Coronavirus

Volver a la vida

En lo que menos se parece el Covid a la guerra es en que no habrá un último muerto

Sobre el quicio de la ventana alguien ha dejado un platillo de papel de aluminio con un huevo duro a medio comer. Qué curiosos son los caprichos en planta. Las delicatessen de hospital siempre parecen fuera de contexto: los bombones, el papelillo de jamón del bueno, unas galletas, el yogur preferido y, en general, todas los caprichos pierden su valor porque allí no gustan tanto, no importan lo mismo y no saben igual. El enfermo puede dejar pasar cien mil caviares para después satisfacerse de súbito con algo sencillo, una taza de caldo, un trozo de pan, un huevo cocido servido en un papel de plata, lo que sea que lejanamente le recuerde a casa, y que le permita constatar que la vida sigue ahí, esperándole. Y que él sigue esperando la vida. En «Lo que está mal en el mundo», Chesterton edificó un nuevo orden social supeditado al pelo sucio de una niña de un suburbio: «Con el pelo rojo de una golfilla del arroyo prenderé fuego a toda la civilización moderna». Nosotros construimos un nuevo orden supeditado al paciente de la fotografía, el huevo en el papel de plata y la tercera cucharada de puré. El enfermo ingresado vive atrapado en una secuencia narcótica del aroma de todas las medicinas juntas, de los perfumes del aseo diario y la infamia gastronómica de las bandejas de comida. Al fondo del pasillo acecha la muerte, el puré de verduras sin sal y la merluza de salsa nefasta; con suerte, hoy tocan albóndigas. En el hospital, lo único que distingue una hora del día de otra hora del día es el ciclo circadiano del olor, un mantra inexorable que rueda sobre días largos y noches eternas. Eso, y la ventana como esta que es fantástica, que da a la playa y al mar, que ya dejó escrito Jorge Manrique lo que era.

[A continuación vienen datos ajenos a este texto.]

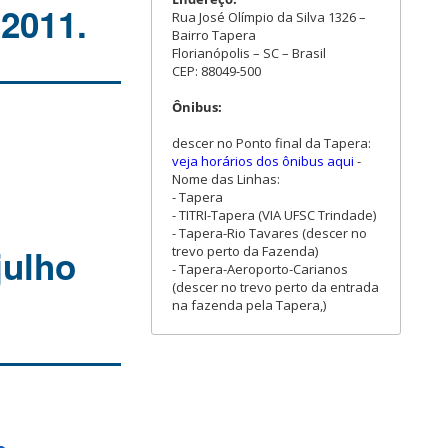
 2011.
Rua José Olímpio da Silva 1326 –
Bairro Tapera
Florianópolis – SC – Brasil
CEP: 88049-500
Ônibus:
descer no Ponto final da Tapera:
veja horários dos ônibus aqui
-
Nome das Linhas:
- Tapera
- TITRI-Tapera (VIA UFSC Trindade)
- Tapera-Rio Tavares (descer no
julho
trevo perto da Fazenda)
- Tapera-Aeroporto-Carianos
(descer no trevo perto da entrada
na fazenda pela Tapera,)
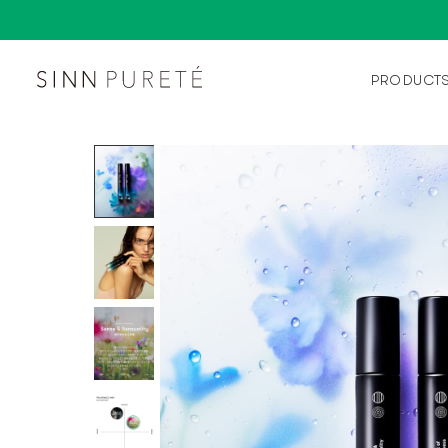
PRODUCT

Al fondo, la ciudad le hace las cuentas a la esperanza, a la incidencia acumulada de las soledades y al «cuando esto pase». Barcelona se prepara para desescalar las restricciones contra el virus y para volver a la vida, que también es volver a la muerte. En lo que menos se parece el Covid a la guerra es en que no habrá un último muerto. Mi abuela había vivido tres conflictos y a menudo reflexionaba sobre los últimos muertos. La contienda se termina cuando se firma un armisticio y un alto el fuego y, de uno a otro, pasan un tiempo y unas bajas, soldados que caen mientras los ejércitos terminan de enterarse de que la guerra ha acabado. Esos muertos son los más grotescos; los muertos de la paz recién estrenada.

Ya se viene la vacuna con su promesa de gentíos. Aquí y allá, en las esquinas y en los teléfonos, la esperanza construye el mundo como era antes. Osamos concebir siquiera lejanamente las muchedumbres, el tacto que olvidamos cuando pusimos la alegría boca abajo. Quizás volvamos a estar cerca, acaso volvamos a tocarnos. Nos decimos que saldremos de esta y que pronto regresaremos a un mundo que durante meses desistimos de concebir. Pensaremos, hablaremos y temeremos otras cosas. Visitaremos otros infiernos, pero no serán estos. La enfermedad seguirá ahí con su EPI, su látex, su coreografía de silencios, de aliento sobre las mascarillas, de gafas empañadas, de soledad y de huevo duro a medio comer en el quicio de la ventana del Hospital del Mar. Entonces, el hombre acometerá la tarea más heroica de todas: olvidar.